## What to produce
Retype each of the records below exactly, leaving the pictures out.

## Available data
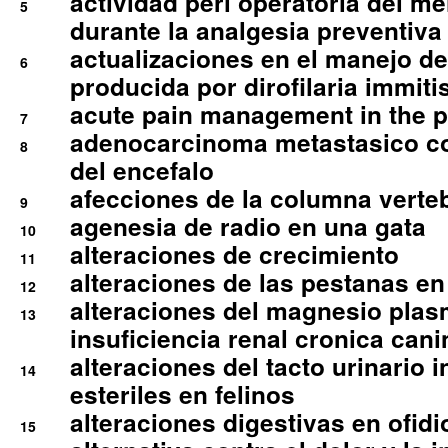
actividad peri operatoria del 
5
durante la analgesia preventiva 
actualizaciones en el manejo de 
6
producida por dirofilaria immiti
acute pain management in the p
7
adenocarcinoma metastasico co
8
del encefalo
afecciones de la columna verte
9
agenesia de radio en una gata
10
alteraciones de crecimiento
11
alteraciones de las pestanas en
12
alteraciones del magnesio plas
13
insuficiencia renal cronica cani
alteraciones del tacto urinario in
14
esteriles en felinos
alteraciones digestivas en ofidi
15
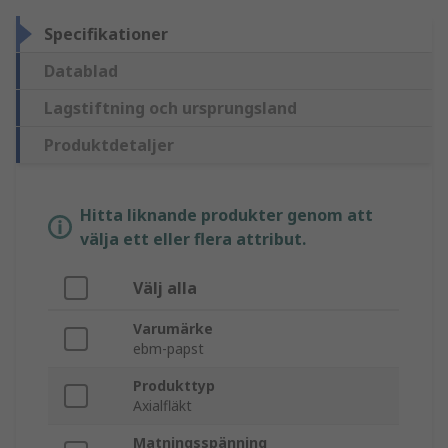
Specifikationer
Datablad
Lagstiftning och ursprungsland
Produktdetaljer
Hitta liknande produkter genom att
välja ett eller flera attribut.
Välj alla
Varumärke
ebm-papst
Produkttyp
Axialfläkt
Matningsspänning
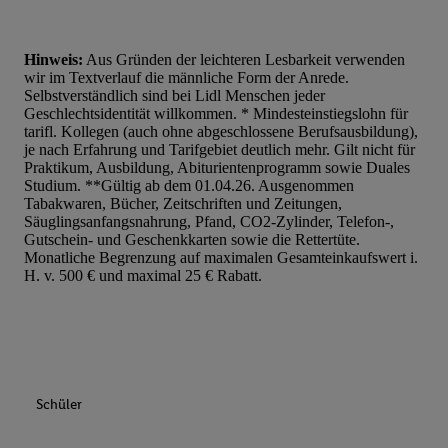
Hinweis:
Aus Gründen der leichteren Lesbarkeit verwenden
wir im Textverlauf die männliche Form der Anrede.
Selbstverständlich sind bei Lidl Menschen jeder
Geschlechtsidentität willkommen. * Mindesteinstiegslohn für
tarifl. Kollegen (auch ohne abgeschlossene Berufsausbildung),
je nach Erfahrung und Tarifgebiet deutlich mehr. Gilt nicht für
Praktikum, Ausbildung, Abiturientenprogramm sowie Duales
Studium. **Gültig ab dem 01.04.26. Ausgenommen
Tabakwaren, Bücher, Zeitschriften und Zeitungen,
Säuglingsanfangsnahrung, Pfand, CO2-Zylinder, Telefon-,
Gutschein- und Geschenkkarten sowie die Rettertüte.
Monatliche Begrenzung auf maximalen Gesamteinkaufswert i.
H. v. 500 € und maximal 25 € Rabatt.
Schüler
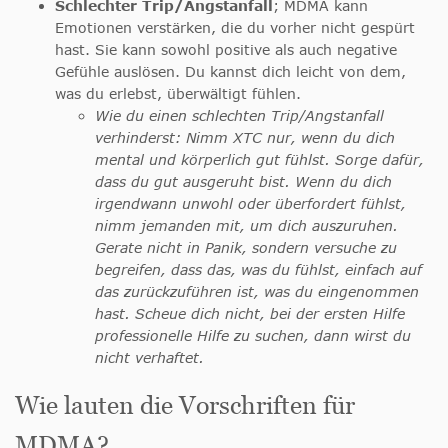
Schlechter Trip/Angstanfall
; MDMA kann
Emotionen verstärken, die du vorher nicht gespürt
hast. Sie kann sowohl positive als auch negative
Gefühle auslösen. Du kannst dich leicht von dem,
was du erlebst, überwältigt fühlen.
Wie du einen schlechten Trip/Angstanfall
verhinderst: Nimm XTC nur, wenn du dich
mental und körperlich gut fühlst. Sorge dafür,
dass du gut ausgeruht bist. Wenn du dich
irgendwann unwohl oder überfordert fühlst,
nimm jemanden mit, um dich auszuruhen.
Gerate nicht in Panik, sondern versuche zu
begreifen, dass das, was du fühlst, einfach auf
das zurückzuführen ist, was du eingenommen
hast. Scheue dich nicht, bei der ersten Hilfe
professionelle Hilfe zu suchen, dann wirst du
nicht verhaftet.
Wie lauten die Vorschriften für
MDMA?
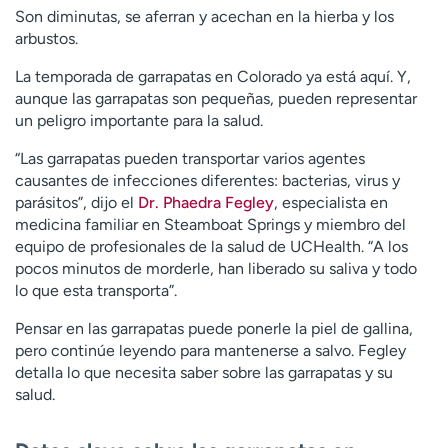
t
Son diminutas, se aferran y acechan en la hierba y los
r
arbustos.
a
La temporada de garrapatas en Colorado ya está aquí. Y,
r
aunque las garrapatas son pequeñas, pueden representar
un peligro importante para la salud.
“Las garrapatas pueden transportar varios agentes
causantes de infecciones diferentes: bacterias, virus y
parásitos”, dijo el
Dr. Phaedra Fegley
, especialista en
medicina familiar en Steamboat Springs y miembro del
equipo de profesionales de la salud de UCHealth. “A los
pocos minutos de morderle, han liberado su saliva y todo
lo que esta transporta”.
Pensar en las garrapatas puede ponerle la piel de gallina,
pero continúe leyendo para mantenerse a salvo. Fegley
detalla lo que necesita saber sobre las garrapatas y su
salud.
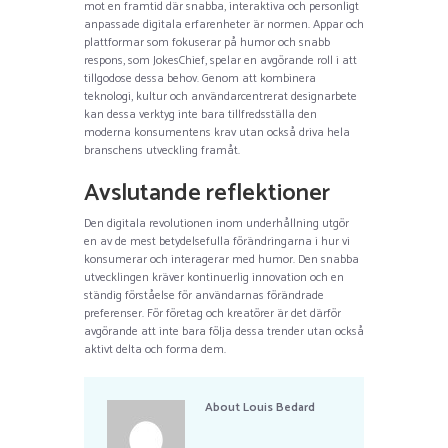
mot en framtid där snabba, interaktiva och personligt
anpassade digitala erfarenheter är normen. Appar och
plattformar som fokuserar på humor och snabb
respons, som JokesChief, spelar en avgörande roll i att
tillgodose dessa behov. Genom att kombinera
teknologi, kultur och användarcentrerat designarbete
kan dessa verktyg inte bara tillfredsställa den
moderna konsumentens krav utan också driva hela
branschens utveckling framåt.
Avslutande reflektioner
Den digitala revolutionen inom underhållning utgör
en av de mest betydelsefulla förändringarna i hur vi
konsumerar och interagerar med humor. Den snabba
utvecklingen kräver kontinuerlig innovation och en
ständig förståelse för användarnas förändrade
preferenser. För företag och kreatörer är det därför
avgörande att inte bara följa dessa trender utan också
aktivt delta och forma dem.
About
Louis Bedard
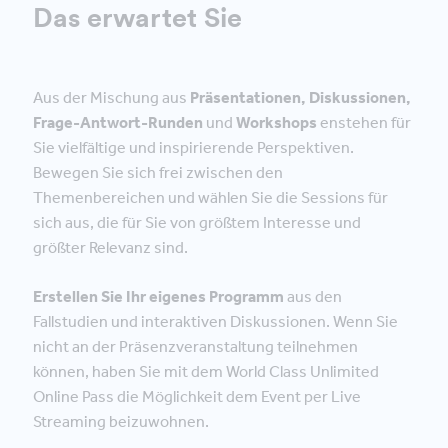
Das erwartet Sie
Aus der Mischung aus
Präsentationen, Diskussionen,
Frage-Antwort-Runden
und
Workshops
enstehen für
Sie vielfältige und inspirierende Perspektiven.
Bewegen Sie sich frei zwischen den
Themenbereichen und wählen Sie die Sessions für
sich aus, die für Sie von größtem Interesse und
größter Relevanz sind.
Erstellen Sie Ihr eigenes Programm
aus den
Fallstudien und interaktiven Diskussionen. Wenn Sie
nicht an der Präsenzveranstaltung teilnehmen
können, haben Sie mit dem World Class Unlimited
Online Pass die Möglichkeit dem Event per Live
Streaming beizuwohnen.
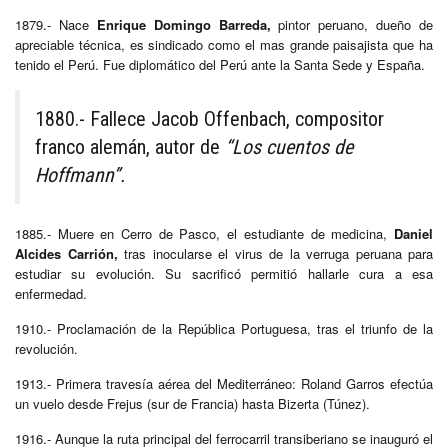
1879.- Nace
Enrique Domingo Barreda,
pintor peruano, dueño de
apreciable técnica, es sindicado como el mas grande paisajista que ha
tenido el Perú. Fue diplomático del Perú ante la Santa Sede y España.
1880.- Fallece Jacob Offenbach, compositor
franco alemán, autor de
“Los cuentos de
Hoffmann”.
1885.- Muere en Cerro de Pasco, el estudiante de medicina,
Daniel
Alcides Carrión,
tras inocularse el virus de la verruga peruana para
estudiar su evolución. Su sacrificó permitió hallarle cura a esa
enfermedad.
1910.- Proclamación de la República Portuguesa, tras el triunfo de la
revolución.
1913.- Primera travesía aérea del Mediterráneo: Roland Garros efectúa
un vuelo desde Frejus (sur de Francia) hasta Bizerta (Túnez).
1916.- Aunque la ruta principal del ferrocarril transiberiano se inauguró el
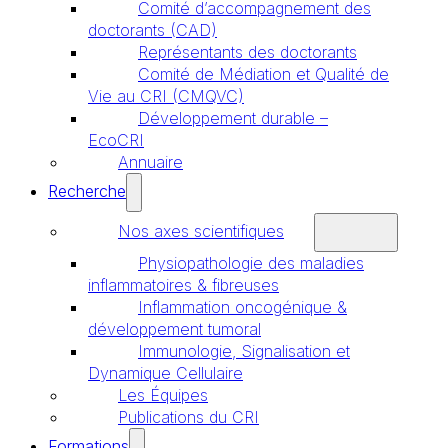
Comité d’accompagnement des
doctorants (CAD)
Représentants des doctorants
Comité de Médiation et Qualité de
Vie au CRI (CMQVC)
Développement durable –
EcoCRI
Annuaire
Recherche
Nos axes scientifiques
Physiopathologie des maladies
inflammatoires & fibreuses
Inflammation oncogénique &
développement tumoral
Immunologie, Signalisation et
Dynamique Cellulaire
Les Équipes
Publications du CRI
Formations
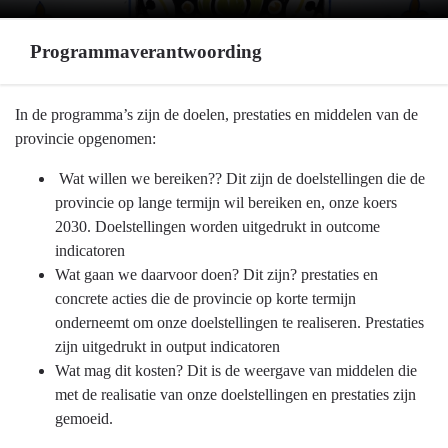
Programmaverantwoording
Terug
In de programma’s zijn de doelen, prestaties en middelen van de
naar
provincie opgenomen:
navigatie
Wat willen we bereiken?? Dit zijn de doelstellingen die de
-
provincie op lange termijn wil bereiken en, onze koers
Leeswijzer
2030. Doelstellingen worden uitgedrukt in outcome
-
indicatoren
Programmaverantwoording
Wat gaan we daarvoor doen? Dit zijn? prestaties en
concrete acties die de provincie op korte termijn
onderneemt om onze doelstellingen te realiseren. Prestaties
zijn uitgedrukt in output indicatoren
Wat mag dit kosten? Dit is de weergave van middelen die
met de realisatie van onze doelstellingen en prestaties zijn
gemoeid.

## Response
actividad peri operatoria del 
5
durante la analgesia preventiva 
actualizaciones en el manejo de 
6
producida por dirofilaria immiti
acute pain management in the p
7
adenocarcinoma metastasico co
8
del encefalo
afecciones de la columna verte
9
agenesia de radio en una gata
10
alteraciones de crecimiento
11
alteraciones de las pestanas en
12
alteraciones del magnesio plas
13
insuficiencia renal cronica cani
alteraciones del tacto urinario in
14
esteriles en felinos
alteraciones digestivas en ofidi
15
Specifikationer
Datablad
Lagstiftning och ursprungsland
Produktdetaljer
Hitta liknande produkter genom att
välja ett eller flera attribut.
Välj alla
Varumärke
ebm-papst
Produkttyp
Axialfläkt
Matningsspänning
Hinweis:
Aus Gründen der leichteren Lesbarkeit verwenden
wir im Textverlauf die männliche Form der Anrede.
Selbstverständlich sind bei Lidl Menschen jeder
Geschlechtsidentität willkommen. * Mindesteinstiegslohn für
tarifl. Kollegen (auch ohne abgeschlossene Berufsausbildung),
je nach Erfahrung und Tarifgebiet deutlich mehr. Gilt nicht für
Praktikum, Ausbildung, Abiturientenprogramm sowie Duales
Studium. **Gültig ab dem 01.04.26. Ausgenommen
Tabakwaren, Bücher, Zeitschriften und Zeitungen,
Säuglingsanfangsnahrung, Pfand, CO2-Zylinder, Telefon-,
Gutschein- und Geschenkkarten sowie die Rettertüte.
Monatliche Begrenzung auf maximalen Gesamteinkaufswert i.
H. v. 500 € und maximal 25 € Rabatt.
Schüler
Schlechter Trip/Angstanfall
; MDMA kann
Emotionen verstärken, die du vorher nicht gespürt
hast. Sie kann sowohl positive als auch negative
Gefühle auslösen. Du kannst dich leicht von dem,
was du erlebst, überwältigt fühlen.
Wie du einen schlechten Trip/Angstanfall
verhinderst: Nimm XTC nur, wenn du dich
mental und körperlich gut fühlst. Sorge dafür,
dass du gut ausgeruht bist. Wenn du dich
irgendwann unwohl oder überfordert fühlst,
nimm jemanden mit, um dich auszuruhen.
Gerate nicht in Panik, sondern versuche zu
begreifen, dass das, was du fühlst, einfach auf
das zurückzuführen ist, was du eingenommen
hast. Scheue dich nicht, bei der ersten Hilfe
professionelle Hilfe zu suchen, dann wirst du
nicht verhaftet.
Wie lauten die Vorschriften für
MDMA?
t
Son diminutas, se aferran y acechan en la hierba y los
r
arbustos.
a
La temporada de garrapatas en Colorado ya está aquí. Y,
r
aunque las garrapatas son pequeñas, pueden representar
un peligro importante para la salud.
“Las garrapatas pueden transportar varios agentes
causantes de infecciones diferentes: bacterias, virus y
parásitos”, dijo el
Dr. Phaedra Fegley
, especialista en
medicina familiar en Steamboat Springs y miembro del
equipo de profesionales de la salud de UCHealth. “A los
pocos minutos de morderle, han liberado su saliva y todo
lo que esta transporta”.
Pensar en las garrapatas puede ponerle la piel de gallina,
pero continúe leyendo para mantenerse a salvo. Fegley
detalla lo que necesita saber sobre las garrapatas y su
salud.
mot en framtid där snabba, interaktiva och personligt
anpassade digitala erfarenheter är normen. Appar och
plattformar som fokuserar på humor och snabb
respons, som JokesChief, spelar en avgörande roll i att
tillgodose dessa behov. Genom att kombinera
teknologi, kultur och användarcentrerat designarbete
kan dessa verktyg inte bara tillfredsställa den
moderna konsumentens krav utan också driva hela
branschens utveckling framåt.
Avslutande reflektioner
Den digitala revolutionen inom underhållning utgör
en av de mest betydelsefulla förändringarna i hur vi
konsumerar och interagerar med humor. Den snabba
utvecklingen kräver kontinuerlig innovation och en
ständig förståelse för användarnas förändrade
preferenser. För företag och kreatörer är det därför
avgörande att inte bara följa dessa trender utan också
aktivt delta och forma dem.
About
Louis Bedard
Das erwartet Sie
Aus der Mischung aus
Präsentationen, Diskussionen,
Frage-Antwort-Runden
und
Workshops
enstehen für
Sie vielfältige und inspirierende Perspektiven.
Bewegen Sie sich frei zwischen den
Themenbereichen und wählen Sie die Sessions für
sich aus, die für Sie von größtem Interesse und
größter Relevanz sind.
Erstellen Sie Ihr eigenes Programm
aus den
Fallstudien und interaktiven Diskussionen. Wenn Sie
nicht an der Präsenzveranstaltung teilnehmen
können, haben Sie mit dem World Class Unlimited
Online Pass die Möglichkeit dem Event per Live
Streaming beizuwohnen.
1879.- Nace
Enrique Domingo Barreda,
pintor peruano, dueño de
apreciable técnica, es sindicado como el mas grande paisajista que ha
tenido el Perú. Fue diplomático del Perú ante la Santa Sede y España.
1880.- Fallece Jacob Offenbach, compositor
franco alemán, autor de
“Los cuentos de
Hoffmann”.
1885.- Muere en Cerro de Pasco, el estudiante de medicina,
Daniel
Alcides Carrión,
tras inocularse el virus de la verruga peruana para
estudiar su evolución. Su sacrificó permitió hallarle cura a esa
enfermedad.
1910.- Proclamación de la República Portuguesa, tras el triunfo de la
revolución.
1913.- Primera travesía aérea del Mediterráneo: Roland Garros efectúa
un vuelo desde Frejus (sur de Francia) hasta Bizerta (Túnez).
1916.- Aunque la ruta principal del ferrocarril transiberiano se inauguró el
Comité d’accompagnement des
doctorants (CAD)
Représentants des doctorants
Comité de Médiation et Qualité de
Vie au CRI (CMQVC)
Développement durable –
EcoCRI
Annuaire
Recherche
Nos axes scientifiques
Physiopathologie des maladies
inflammatoires & fibreuses
Inflammation oncogénique &
développement tumoral
Immunologie, Signalisation et
Dynamique Cellulaire
Les Équipes
Publications du CRI
Formations
Programmaverantwoording
Terug
In de programma’s zijn de doelen, prestaties en middelen van de
naar
provincie opgenomen:
navigatie
Wat willen we bereiken?? Dit zijn de doelstellingen die de
-
provincie op lange termijn wil bereiken en, onze koers
Leeswijzer
2030. Doelstellingen worden uitgedrukt in outcome
-
indicatoren
Programmaverantwoording
Wat gaan we daarvoor doen? Dit zijn? prestaties en
concrete acties die de provincie op korte termijn
onderneemt om onze doelstellingen te realiseren. Prestaties
zijn uitgedrukt in output indicatoren
Wat mag dit kosten? Dit is de weergave van middelen die
met de realisatie van onze doelstellingen en prestaties zijn
gemoeid.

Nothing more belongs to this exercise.